La base del capitalismo es la divergencia, la desigualdad y la diferencia. Todos somos iguales, es decir, distintos.
En la teoría, es un sistema de oportunidades donde todos podemos crecer según nuestro esfuerzo y nuestro trabajo. A través del manejo que los gobiernos le dan a los impuestos y a los activos de propiedad de todos (como las empresas del estado y los recursos naturales) el estado nos ofrece -debería ofrecer- los mínimos obvios de eso que llaman prosperidad como la educación, la salud, la justicia, los servicios públicos o las vías. Además, regula -debería regular- esas posibilidades para que todos tengamos acceso a ese sistema de oportunidades. Se soporta -se debería soportar- en dos pilares: la democracia y el libre mercado, adobados con otras cosas como el libre desarrollo de la personalidad, la libertad de expresión y de culto. En resumen, lo que busca- debería buscar- es que todos seamos, sin joder a nadie. Eso, en el papel. Como con la religión y los lunares, en países como el nuestro, este es el sistema que hemos heredado y en el que hemos vivido. En principio suena bien. Como la religión y los lunares.
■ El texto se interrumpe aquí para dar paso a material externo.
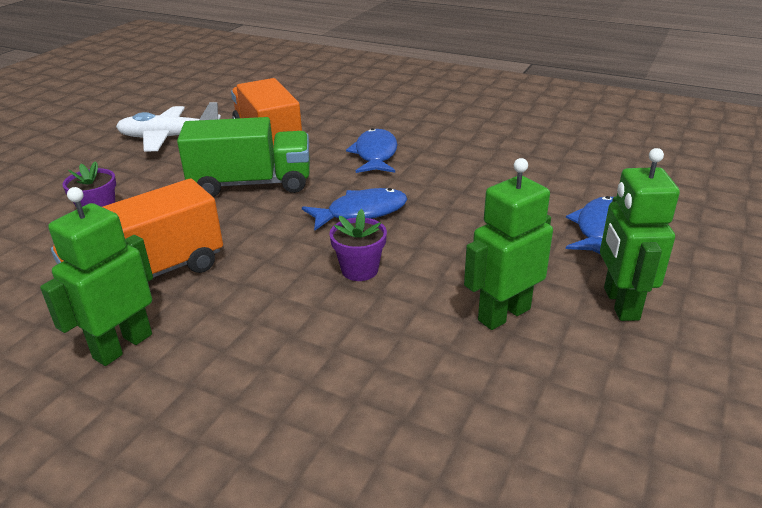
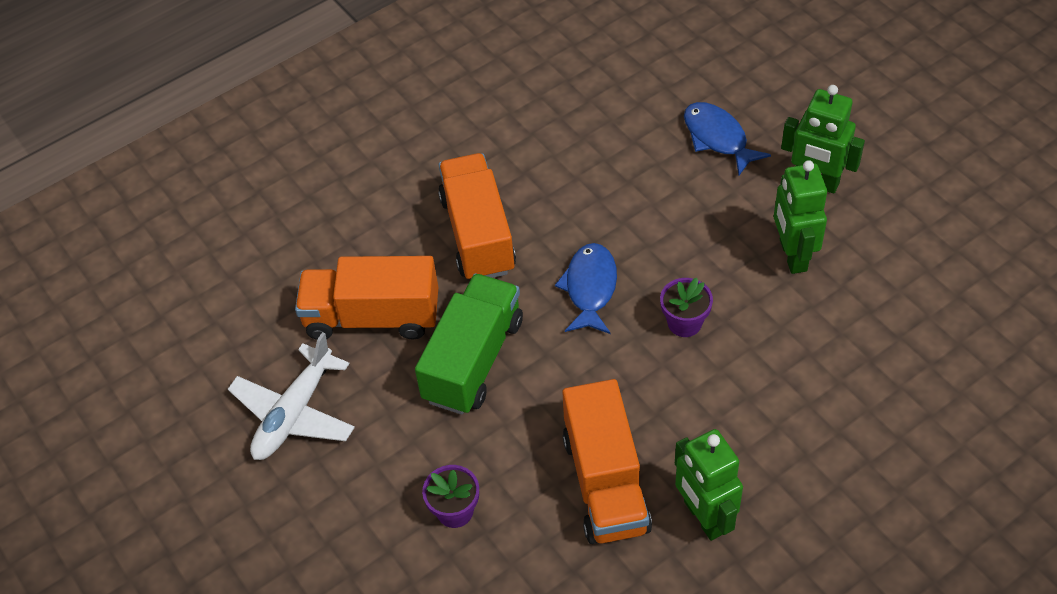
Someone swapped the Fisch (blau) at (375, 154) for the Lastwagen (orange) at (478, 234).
El capitalismo se soporta -se debería soportar- en dos pilares: la democracia y el libre mercado.
Sin embargo, la cosa se pervierte cuando el estado es débil, los gobiernos son ineptos y los individuos se llenan de codicia y ambición. En Colombia, si no es salvaje, no es capitalismo y por eso, nos sobran los políticos ladrones, los ciudadanos indolentes, los mesías de vereda, los curas pervertidos y los líderes sin peso. Nuestro primer producto de exportación es el odio, seguido de la envidia. Nos excede el afán por escalar, por ser lo que no somos, por hablar más de lo que hacemos. Somos arribistas, resentidos, banales, perezosos, avivatos, superfluos, individualistas, criticones, tapados y celosos.
Nuestro primer producto de exportación es el odio, seguido de la envidia.
Pensamos que la solución está en los otros, así como las culpas. Nos gustan las arengas, los memes, las burlas, el matoneo y la indolencia. Somos pesimistas porque creemos que ya tocamos fondo, pero también somos ingenuos, porque soñamos con un país distinto, sin que hagamos nada para merecerlo, solamente porque Dios lo quiere así o porque pronto llegará alguien que nos salve. En resumen y parafraseando a Benedetti, (Mario, no Armandito) “estamos jodidos y radiantes, quizá más lo primero, que lo segundo y también viceversa”.